Negative error code values are never checked for, so if the fork()
of a new worker process fails the angel process either just dies
silently or transforms itself from angel to worker so that there
is no active angel anymore and any further node failure will then
no longer lead to a restart even with StopOnError=false

How to repeat:
see code in src/kernel/angel.cc

Suggested fix:
- fix fork() return value checking logic
- check for and handle negative fork() result values
  - log failed fork() attempts and the error code returned
  - e.g. take failed fork() as failed startup and retry,
    maybe after short delay, and count failed fork()
    attempts in failed_startups, or add a separate 
    counter for these
[10 May 2010 18:08] Magnus Blåudd
Will implement a retry_fork function that will retry the fork 10 times with 1 second interval before gving up.

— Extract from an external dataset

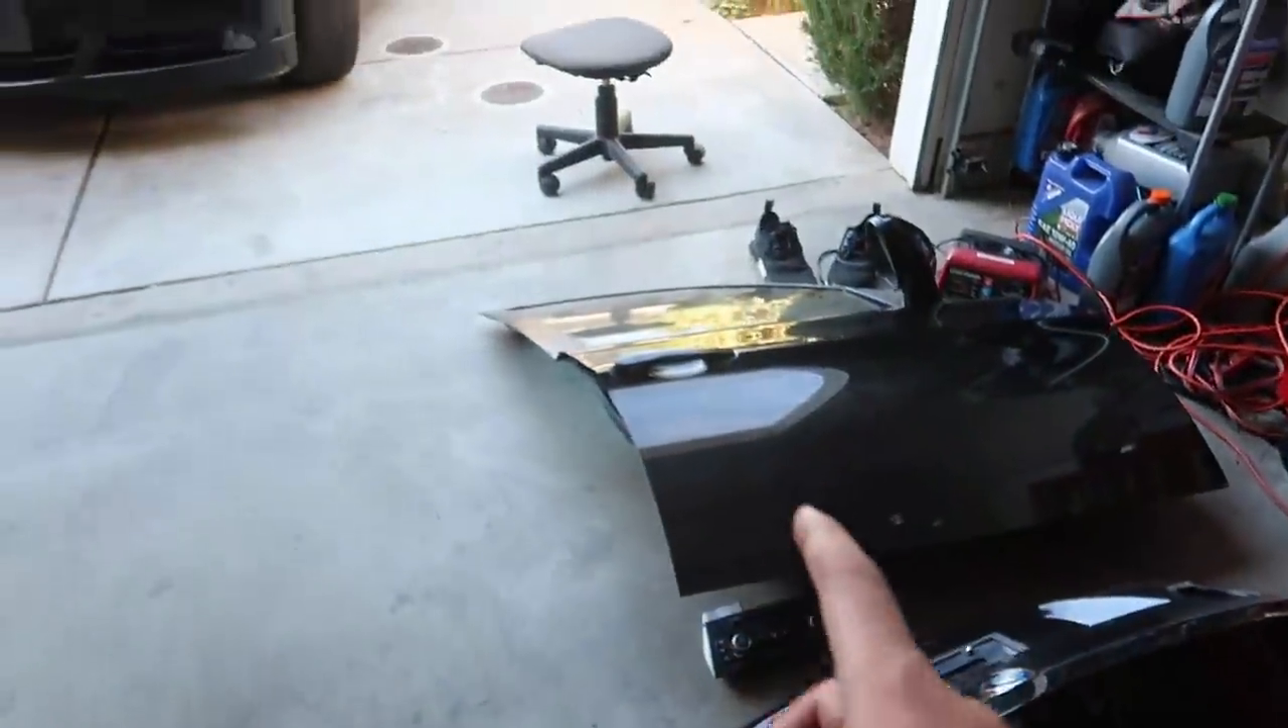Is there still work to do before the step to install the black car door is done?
Yes.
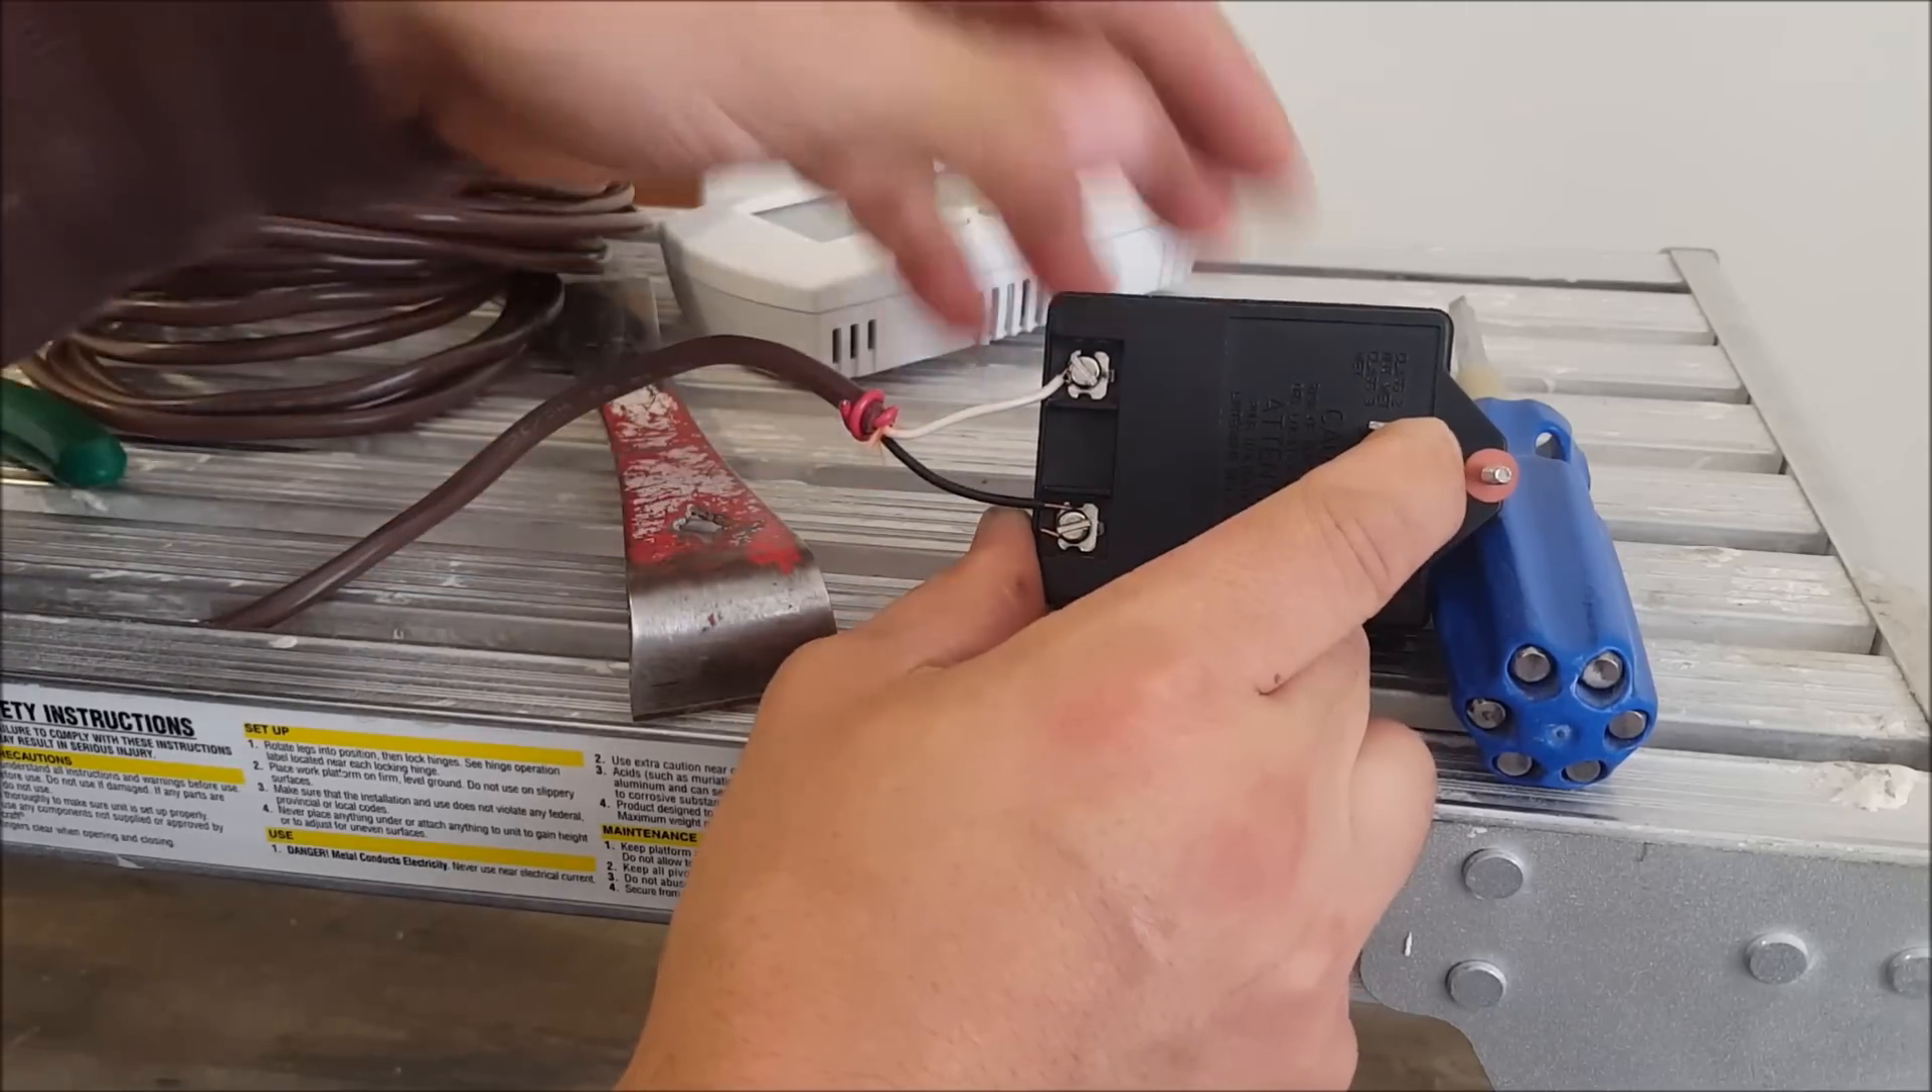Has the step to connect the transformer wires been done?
Yes.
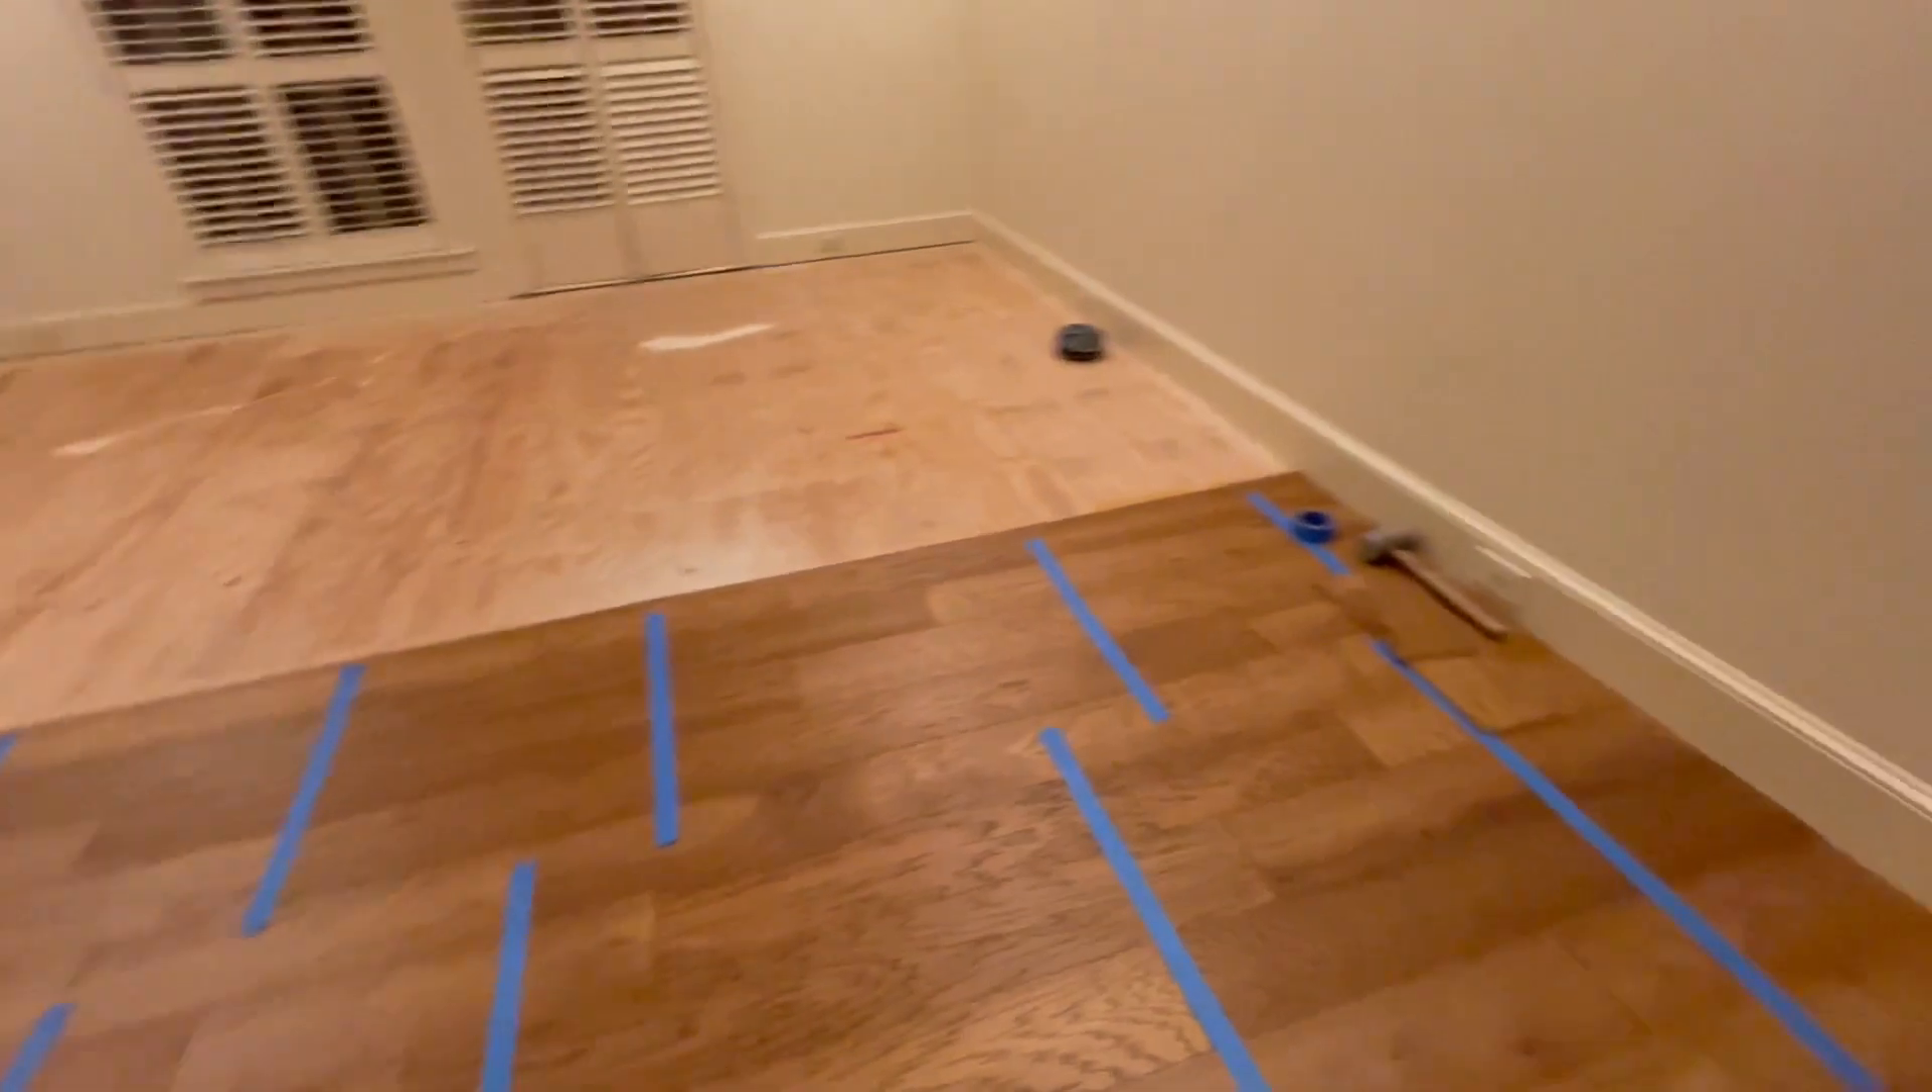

The retries as well as the final give up will be logged to stdout.
[11 May 2010 6:42] Bugs System
A patch for this bug has been committed. After review, it may
be pushed to the relevant source trees for release in the next
version. You can access the patch from:

  http://lists.mysql.com/commits/107912
[31 Aug 2010 6:03] Jonas Oreland
is this pushed ?
[3 Nov 2010 11:36] Bugs System
A patch for this bug has been committed. After review, it may
be pushed to the relevant source trees for release in the next
version. You can access the patch from:

  http://lists.mysql.com/commits/122644

3922 Magnus Blåudd	2010-11-03 [merge]
      Bug#53456 ndbd angel does not check for fork() errors
       - updated for 7.0+
[3 Nov 2010 11:48] Bugs System
Pushed into mysql-5.1-telco-6.3 5.1.51-ndb-6.3.39 (revid:magnus.blaudd@sun.com-20101103110050-28u6qhfgytvb39ur) (version source revid:magnus.blaudd@sun.com-20101103110050-28u6qhfgytvb39ur) (merge vers: 5.1.51-ndb-6.3.39) (pib:21)
[3 Nov 2010 11:48] Bugs System
Pushed into mysql-5.1-telco-7.0 5.1.51-ndb-7.0.20 (revid:magnus.blaudd@sun.com-20101103113445-vukzn3vw89ioqfo8) (version source revid:magnus.blaudd@sun.com-20101103113445-vukzn3vw89ioqfo8) (merge vers: 5.1.51-ndb-7.0.20) (pib:21)
[3 Nov 2010 11:50] Magnus Blåudd
Pushed to 6.3.39, 7.0.20 and 7.1.9
[4 Nov 2010 14:13] Jon Stephens
Documented bugfix in the NDB-6.3.39, 7.0.20, and 7.1.9 changelogs, as follows:

        When a data node angel process failed to fork off a new worker
        process (to replace one that had failed), the failure was not
        handled. This meant that the angel process either transformed
        itself into a worker process, or itself failed. In the first
        case, the data node continued to run, but there was no longer
        any angel to restart it in the event of failure, even with
        StopOnError set to 0.

Closed.